Science Puzzle
Which Animal Doesn’t Belong?
A spider, a crab, a beetle and an octopus. Not one of them has a backbone, so all four are invertebrates.
Yet three of them belong to the same major group and one is the odd one out. Which one, and what is the rule?
The Answer
The octopus. Spiders, crabs and beetles are all arthropods: animals with a hard external skeleton and legs built from hinged, jointed sections. The octopus is a mollusc, with a soft boneless body and flexible arms containing no joints at all. It can squeeze through a hole the size of its beak, which no crab could ever manage.
The tempting wrong answers show how easy it is to group by the wrong feature. Leg count separates spiders from beetles, but both are still arthropods. Living in water separates the crab, but plenty of insects and spiders live in water too, and the octopus lives in water as well. Biologists group animals by shared body plan and ancestry, not by habitat or by counting limbs.

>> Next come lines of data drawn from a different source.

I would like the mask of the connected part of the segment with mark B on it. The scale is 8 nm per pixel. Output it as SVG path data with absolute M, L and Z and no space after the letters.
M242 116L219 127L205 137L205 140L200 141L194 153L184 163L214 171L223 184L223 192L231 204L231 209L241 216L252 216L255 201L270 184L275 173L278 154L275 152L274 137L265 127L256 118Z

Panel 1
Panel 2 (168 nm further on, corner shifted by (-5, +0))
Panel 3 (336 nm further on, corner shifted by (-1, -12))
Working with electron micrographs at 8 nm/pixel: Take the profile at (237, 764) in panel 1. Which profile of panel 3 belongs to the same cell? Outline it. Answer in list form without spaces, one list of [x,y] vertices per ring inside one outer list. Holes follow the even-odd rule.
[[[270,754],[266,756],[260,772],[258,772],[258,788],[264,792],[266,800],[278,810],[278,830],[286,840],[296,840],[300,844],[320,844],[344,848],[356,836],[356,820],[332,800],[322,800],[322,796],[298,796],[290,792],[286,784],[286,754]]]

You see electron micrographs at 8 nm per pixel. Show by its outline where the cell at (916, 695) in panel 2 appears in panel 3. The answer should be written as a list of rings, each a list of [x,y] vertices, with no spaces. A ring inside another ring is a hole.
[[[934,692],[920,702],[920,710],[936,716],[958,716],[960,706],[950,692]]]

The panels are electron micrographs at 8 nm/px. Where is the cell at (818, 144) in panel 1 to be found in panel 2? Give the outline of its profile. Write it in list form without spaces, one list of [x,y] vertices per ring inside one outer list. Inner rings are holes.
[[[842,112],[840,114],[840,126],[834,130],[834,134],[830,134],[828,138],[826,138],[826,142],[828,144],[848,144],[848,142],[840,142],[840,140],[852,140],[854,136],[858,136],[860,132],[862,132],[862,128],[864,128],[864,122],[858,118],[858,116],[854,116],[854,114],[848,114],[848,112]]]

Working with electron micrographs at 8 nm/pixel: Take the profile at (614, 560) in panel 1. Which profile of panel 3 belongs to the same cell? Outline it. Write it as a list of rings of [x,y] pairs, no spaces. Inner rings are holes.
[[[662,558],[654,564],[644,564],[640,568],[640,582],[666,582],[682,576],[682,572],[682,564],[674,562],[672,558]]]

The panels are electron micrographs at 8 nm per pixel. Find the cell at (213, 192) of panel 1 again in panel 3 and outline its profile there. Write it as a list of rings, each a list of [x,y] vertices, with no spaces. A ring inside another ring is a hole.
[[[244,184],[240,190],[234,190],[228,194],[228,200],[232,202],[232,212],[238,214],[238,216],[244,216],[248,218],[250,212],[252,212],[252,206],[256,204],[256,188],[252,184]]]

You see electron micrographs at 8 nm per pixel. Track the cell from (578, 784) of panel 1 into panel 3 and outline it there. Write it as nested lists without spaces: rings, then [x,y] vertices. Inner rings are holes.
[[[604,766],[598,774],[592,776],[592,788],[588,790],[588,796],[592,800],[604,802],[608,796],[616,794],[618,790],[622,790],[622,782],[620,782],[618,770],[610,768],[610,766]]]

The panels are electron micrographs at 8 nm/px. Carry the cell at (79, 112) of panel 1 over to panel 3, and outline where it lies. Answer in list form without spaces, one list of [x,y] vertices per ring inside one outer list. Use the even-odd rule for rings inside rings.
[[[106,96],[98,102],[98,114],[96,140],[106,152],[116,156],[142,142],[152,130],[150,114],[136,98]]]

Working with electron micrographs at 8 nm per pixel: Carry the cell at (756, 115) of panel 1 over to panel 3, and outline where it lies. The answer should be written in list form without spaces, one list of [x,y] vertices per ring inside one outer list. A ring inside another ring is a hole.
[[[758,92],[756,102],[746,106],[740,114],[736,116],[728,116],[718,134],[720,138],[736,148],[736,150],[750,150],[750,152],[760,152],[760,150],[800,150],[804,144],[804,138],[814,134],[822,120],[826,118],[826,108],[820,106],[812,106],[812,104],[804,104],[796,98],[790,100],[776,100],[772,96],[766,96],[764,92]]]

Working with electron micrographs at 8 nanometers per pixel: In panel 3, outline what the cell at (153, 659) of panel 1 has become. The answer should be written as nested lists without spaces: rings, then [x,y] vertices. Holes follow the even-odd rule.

Arthropods are staggeringly successful: they make up over three quarters of all known animal species. The jointed exoskeleton, it turns out, is one of the best designs evolution ever produced.
The principle: Classification by shared body plan. Animals are grouped by inherited structural features such as an exoskeleton and jointed limbs, not by superficial traits like habitat or leg count.